▶ **Exercise prompt**
Once you have read the entries below, give them all again without any difference.

▶ **Records**
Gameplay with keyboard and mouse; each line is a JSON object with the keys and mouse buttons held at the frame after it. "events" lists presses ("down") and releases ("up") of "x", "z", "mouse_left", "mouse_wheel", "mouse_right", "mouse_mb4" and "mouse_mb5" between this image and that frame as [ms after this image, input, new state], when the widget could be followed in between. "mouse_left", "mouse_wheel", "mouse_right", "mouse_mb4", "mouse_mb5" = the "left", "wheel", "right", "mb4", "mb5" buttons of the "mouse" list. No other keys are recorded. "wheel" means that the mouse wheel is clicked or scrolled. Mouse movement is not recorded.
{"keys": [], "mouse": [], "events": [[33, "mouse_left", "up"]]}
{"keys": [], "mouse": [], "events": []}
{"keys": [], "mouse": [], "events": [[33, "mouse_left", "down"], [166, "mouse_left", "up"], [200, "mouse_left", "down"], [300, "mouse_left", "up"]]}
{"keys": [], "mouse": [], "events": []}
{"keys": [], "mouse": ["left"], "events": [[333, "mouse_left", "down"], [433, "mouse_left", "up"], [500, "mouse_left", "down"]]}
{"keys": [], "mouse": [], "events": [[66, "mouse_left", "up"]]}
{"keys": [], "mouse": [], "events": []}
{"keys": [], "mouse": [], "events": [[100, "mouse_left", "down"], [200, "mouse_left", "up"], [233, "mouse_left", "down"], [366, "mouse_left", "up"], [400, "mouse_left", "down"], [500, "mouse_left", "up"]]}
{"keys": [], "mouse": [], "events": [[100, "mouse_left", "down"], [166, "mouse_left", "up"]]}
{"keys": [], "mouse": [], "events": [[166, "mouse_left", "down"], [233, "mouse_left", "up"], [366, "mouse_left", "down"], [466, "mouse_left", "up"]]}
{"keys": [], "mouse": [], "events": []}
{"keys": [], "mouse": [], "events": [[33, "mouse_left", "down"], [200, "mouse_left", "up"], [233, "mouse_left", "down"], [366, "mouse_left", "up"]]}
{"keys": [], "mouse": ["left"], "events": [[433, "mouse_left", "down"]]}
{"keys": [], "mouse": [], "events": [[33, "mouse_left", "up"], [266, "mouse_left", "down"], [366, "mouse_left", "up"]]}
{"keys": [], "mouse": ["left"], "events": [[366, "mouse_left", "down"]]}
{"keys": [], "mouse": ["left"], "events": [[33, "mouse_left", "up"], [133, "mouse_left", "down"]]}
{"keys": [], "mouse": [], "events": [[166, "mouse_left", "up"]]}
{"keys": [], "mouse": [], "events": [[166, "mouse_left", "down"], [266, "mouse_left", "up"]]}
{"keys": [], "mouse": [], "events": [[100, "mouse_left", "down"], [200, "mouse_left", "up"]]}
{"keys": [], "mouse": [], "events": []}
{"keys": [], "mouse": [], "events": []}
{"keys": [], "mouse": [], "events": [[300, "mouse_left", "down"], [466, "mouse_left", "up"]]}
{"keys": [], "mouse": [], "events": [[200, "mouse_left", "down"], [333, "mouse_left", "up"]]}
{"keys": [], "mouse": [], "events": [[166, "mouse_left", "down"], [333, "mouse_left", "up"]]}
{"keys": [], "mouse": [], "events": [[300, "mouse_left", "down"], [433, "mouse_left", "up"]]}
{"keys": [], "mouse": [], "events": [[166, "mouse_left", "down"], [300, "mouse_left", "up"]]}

▶ **Solution for this problem**
Gameplay with keyboard and mouse; each line is a JSON object with the keys and mouse buttons held at the frame after it. "events" lists presses ("down") and releases ("up") of "x", "z", "mouse_left", "mouse_wheel", "mouse_right", "mouse_mb4" and "mouse_mb5" between this image and that frame as [ms after this image, input, new state], when the widget could be followed in between. "mouse_left", "mouse_wheel", "mouse_right", "mouse_mb4", "mouse_mb5" = the "left", "wheel", "right", "mb4", "mb5" buttons of the "mouse" list. No other keys are recorded. "wheel" means that the mouse wheel is clicked or scrolled. Mouse movement is not recorded.
{"keys": [], "mouse": [], "events": [[33, "mouse_left", "up"]]}
{"keys": [], "mouse": [], "events": []}
{"keys": [], "mouse": [], "events": [[33, "mouse_left", "down"], [166, "mouse_left", "up"], [200, "mouse_left", "down"], [300, "mouse_left", "up"]]}
{"keys": [], "mouse": [], "events": []}
{"keys": [], "mouse": ["left"], "events": [[333, "mouse_left", "down"], [433, "mouse_left", "up"], [500, "mouse_left", "down"]]}
{"keys": [], "mouse": [], "events": [[66, "mouse_left", "up"]]}
{"keys": [], "mouse": [], "events": []}
{"keys": [], "mouse": [], "events": [[100, "mouse_left", "down"], [200, "mouse_left", "up"], [233, "mouse_left", "down"], [366, "mouse_left", "up"], [400, "mouse_left", "down"], [500, "mouse_left", "up"]]}
{"keys": [], "mouse": [], "events": [[100, "mouse_left", "down"], [166, "mouse_left", "up"]]}
{"keys": [], "mouse": [], "events": [[166, "mouse_left", "down"], [233, "mouse_left", "up"], [366, "mouse_left", "down"], [466, "mouse_left", "up"]]}
{"keys": [], "mouse": [], "events": []}
{"keys": [], "mouse": [], "events": [[33, "mouse_left", "down"], [200, "mouse_left", "up"], [233, "mouse_left", "down"], [366, "mouse_left", "up"]]}
{"keys": [], "mouse": ["left"], "events": [[433, "mouse_left", "down"]]}
{"keys": [], "mouse": [], "events": [[33, "mouse_left", "up"], [266, "mouse_left", "down"], [366, "mouse_left", "up"]]}
{"keys": [], "mouse": ["left"], "events": [[366, "mouse_left", "down"]]}
{"keys": [], "mouse": ["left"], "events": [[33, "mouse_left", "up"], [133, "mouse_left", "down"]]}
{"keys": [], "mouse": [], "events": [[166, "mouse_left", "up"]]}
{"keys": [], "mouse": [], "events": [[166, "mouse_left", "down"], [266, "mouse_left", "up"]]}
{"keys": [], "mouse": [], "events": [[100, "mouse_left", "down"], [200, "mouse_left", "up"]]}
{"keys": [], "mouse": [], "events": []}
{"keys": [], "mouse": [], "events": []}
{"keys": [], "mouse": [], "events": [[300, "mouse_left", "down"], [466, "mouse_left", "up"]]}
{"keys": [], "mouse": [], "events": [[200, "mouse_left", "down"], [333, "mouse_left", "up"]]}
{"keys": [], "mouse": [], "events": [[166, "mouse_left", "down"], [333, "mouse_left", "up"]]}
{"keys": [], "mouse": [], "events": [[300, "mouse_left", "down"], [433, "mouse_left", "up"]]}
{"keys": [], "mouse": [], "events": [[166, "mouse_left", "down"], [300, "mouse_left", "up"]]}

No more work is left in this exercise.